WHO WE ARE
Postmates enables anyone to have just about anything on-demand. We pioneered the on-demand space and currently serve 80% of US households with a fleet of more than 350,000 Postmates and the largest network of merchants in the US. We're changing the landscape of commerce by making cities our warehouses, providing the delivery infrastructure, and connecting our customers to any product, anywhere, anytime. Postmates isn't just an app, it's a way of life and a part of pop culture. We are the O.G. of on-demand and we've given people a new superpower - the ability to Postmate anything from anywhere. We're building a movement to make Postmates a verb: Postmate it.
WHAT WE DO
Postmates relies heavily on our engineering team to realize this vision. Building a software platform that is reliable, scales, and stays agile under demanding product needs is a serious technical challenge. Postmates is a three-part balancing act connecting customers, merchants, and couriers in real-time. If any piece is out of whack, the whole system suffers. Working with the Postmates engineering team offers an opportunity with explosive growth, cutting-edge technology, a highly visible charter, and a cool user-focused product vision.
Postmates is looking for an Information Security Technical Program Manager focused on development planning, prioritization and measurement of Postmates Information Security Program and key performance indicators.
In this role, you will be responsible for working with various technical teams throughout the organization to enhance the existing program by implementing program plans, identifying key areas of risk exposure, developing plans to mitigate risks, documenting security enhancements for products and services and maintaining policies and procedures to support Postmates Information Security Management System.
* Manages the Information Security Program Plan, Roadmap and Prioritization.
* Functions as Scrum leader for the Information Security team.
* Identifies key areas of program improvement and risks.
* Prioritizes Security related Projects/Initiatives, Ensures project plans are documented, stakeholders are defined, budget and resources are allocated, objectives, milestones, success criteria and definition of done are identified and communicated.
* Evaluates/Prioritizes requests for allocation of Information Security staffing resources to other projects owned by external business units.
* Prioritizes and tracks Security Program KPI Metrics for the following:
* Security Awareness training completion
* Vulnerability & Risk Mitigation metrics for Platform & Corporate Infrastructure
* Security Assessments - New Product/Feature development
* Security Assessments - Third Party Vendor Risk Assessments
* Security Project Status
* Interacts with Postmates technology, and business stakeholders to understand risks critical to infrastructure, define potential business impact and establish corrective action plans.
* Prepares weekly reports for senior leadership on Information Security KPIs.

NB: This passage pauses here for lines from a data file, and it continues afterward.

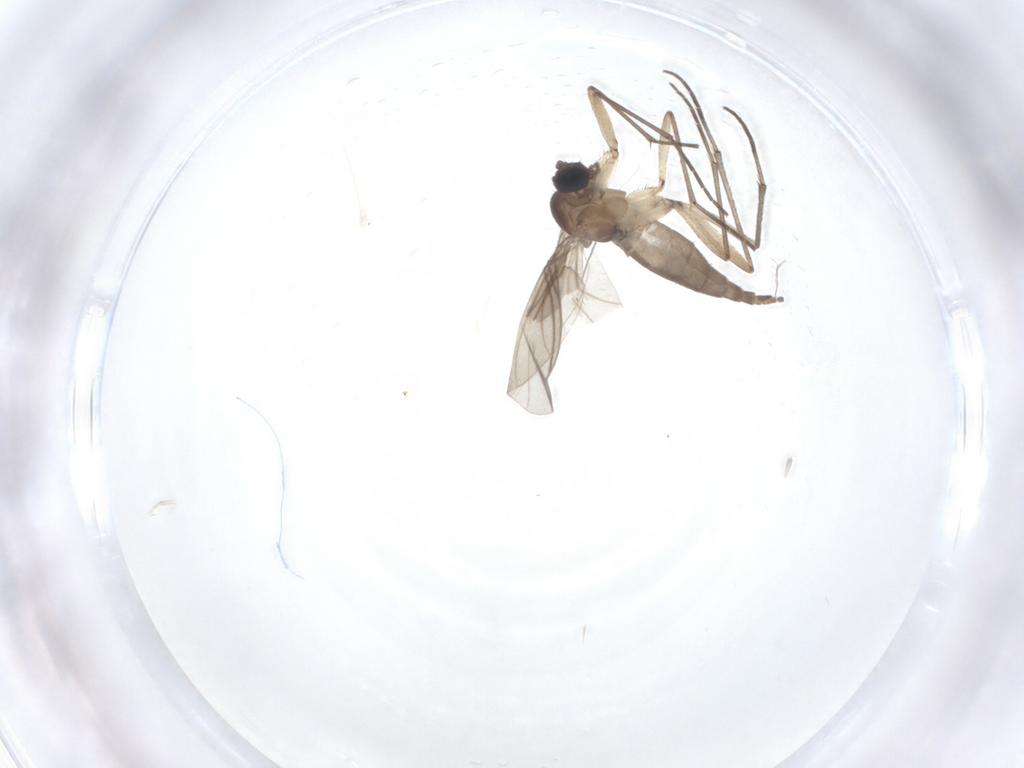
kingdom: Animalia
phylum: Arthropoda
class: Insecta
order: Diptera
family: Sciaridae
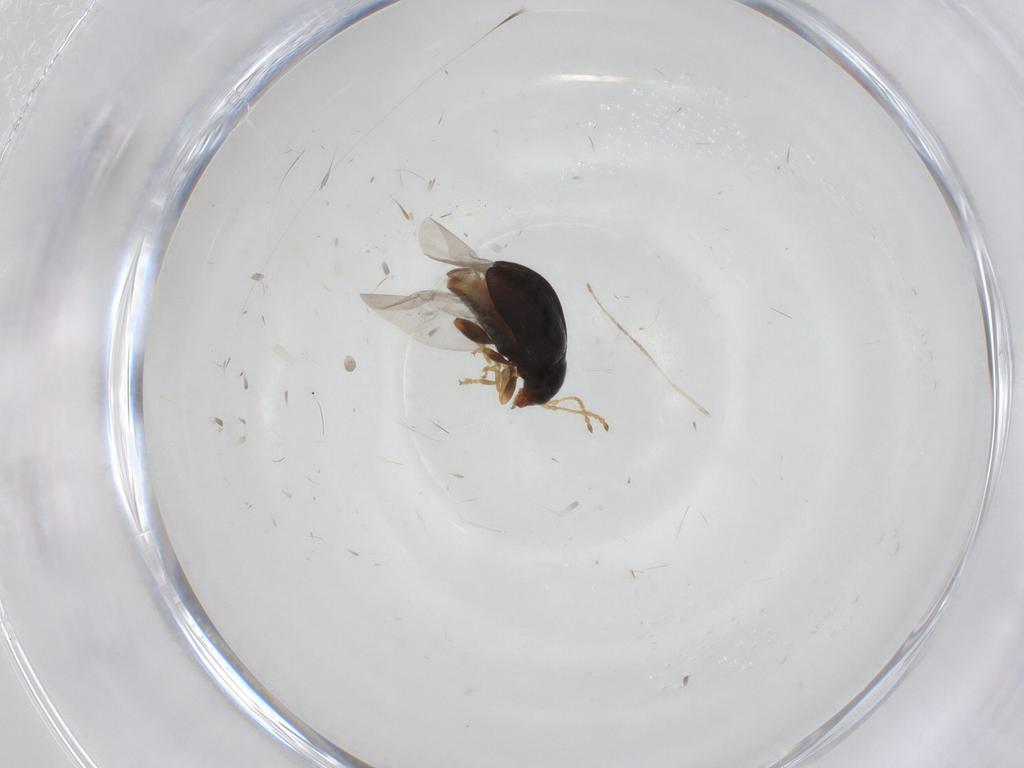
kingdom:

OUR PREFERRED QUALIFICATIONS
* Knowledge in NIST, PCI DSS, SOC 2 type security standards.
* Knowledge in Information Security industry best practices with hands-on experience developing and managing an Information Security Management System.
* Experience functioning as an Information Security Technical Program Manager, Information Security Technical Project Manager, Information Security Engineer or Information Security Analyst for at least 5 years.
* Deep technical knowledge of security concepts such as vulnerability risk assessments, privacy assessments, intrusion detection, incident response, security monitoring, security policy creation, enterprise security strategies, architectures and governance.
* Experience using Atlassian Jira for team workload assignment and prioritization through Scrum or Kanban project management.
* Experience configuring, managing and providing support for GRC, ERM and SIEM tooling.
* Experience with developing compliance and security analytics/insights through BI/analytics tooling.
* Familiar with standard SQL or python scripting languages.
* Ability to work effectively while prioritizing and juggling competing priorities in a fast-paced work environment.
Postmates has your back. In our impact-first work environment, we value huge company vision. As you strive to build the future with us, we'll support you with a competitive salary and equity plan, along with access to our 401k plan and robust benefits including: health benefits, flexible paid time off, parental benefits, and food perks.